Place in Edinburgh, The Late Late Show With Craig Ferguson (2011)
Craig Ferguson improvised constantly during his after-midnight tenure on The Late Late Show, so there are plenty of lunatic sequences of brilliance to choose from. But this riff, centered around some bizarre conceit about Geoff the Robot owning vacation homes around the world, is a ten-car pile-up of a joke. Ferguson breaks simply because he can’t believe he’s allowed to be this silly on network television. We couldn’t believe it either. That’s always been crucial to his appeal.
The Californians, SNL (2012)
What a ridiculously simple premise: Californians giving directions. It’s funny, because Californians love giving directions, and this miraculous ensemble of modern SNL royalty (Armisen! Hader! Wiig!) could not hold it in as they graciously roasted their adopted home state. The sketch that aired live was great, but true breaking aficionados prefer the dress rehearsal take, where things come to near-screeching halt after some impassioned traffic advice from Armisen.

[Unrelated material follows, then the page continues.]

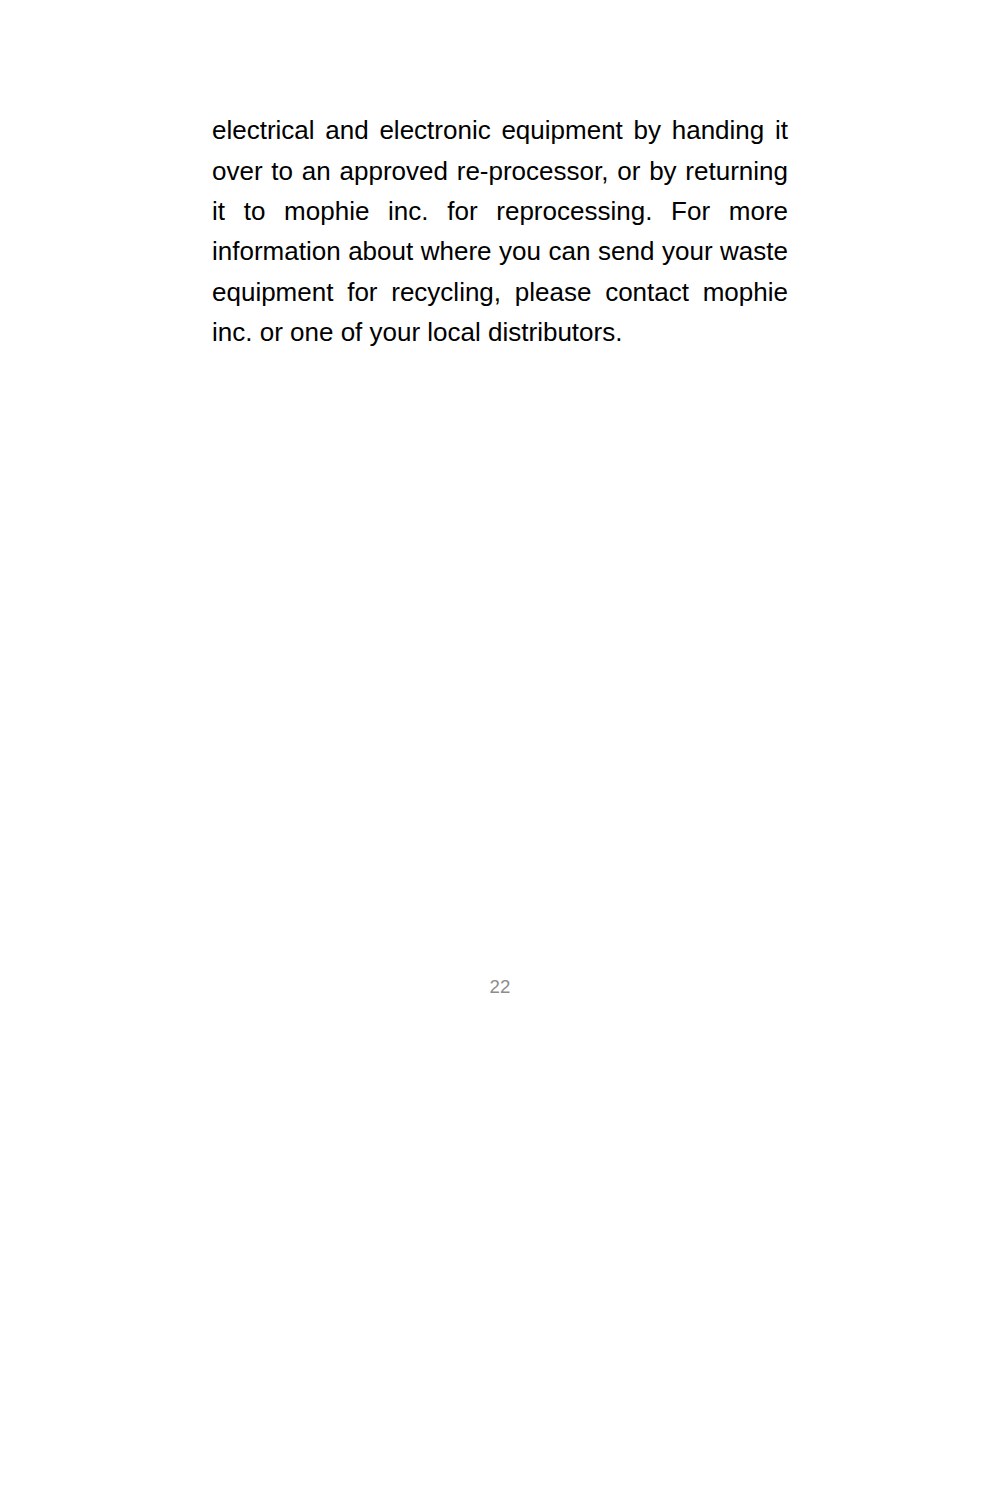electrical and electronic equipment by handing it over to an approved re-processor, or by returning it to mophie inc. for reprocessing. For more information about where you can send your waste equipment for recycling, please contact mophie inc. or one of your local distributors.
22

Close Encounter, SNL (2015)
Everyone has their own favorite genre of Saturday Night Live breaks, but there’s no doubt that Lorne Michaels pioneered the often-imitated, never-replicated art of getting an allegedly serious actor to lose their mind during a hosting stint. (More on that later.) Ryan Gosling, as it turns out, is no match for a chain-smoking Kate McKinnon monologue about getting abducted by the horniest aliens of all time.
Jamie Foxx as George Jefferson, Live in Front of a Studio Audience (2019)
This is the most recent break on this list, and also the most trans-dimensional. Jamie Foxx took up the George Jefferson mantle for ABC’s ‘70s sitcom throwback special Live in Front of a Studio Audience. Foxx flubs a line, and briefly slips out of character to shame himself while the rest of the cast members quietly cackle in the dark. For the viewer, it’s an alternate reality where we got to witness a version of The Jeffersons where Sherman Hemsley breaks the fourth wall, which we imagine would be a much different show.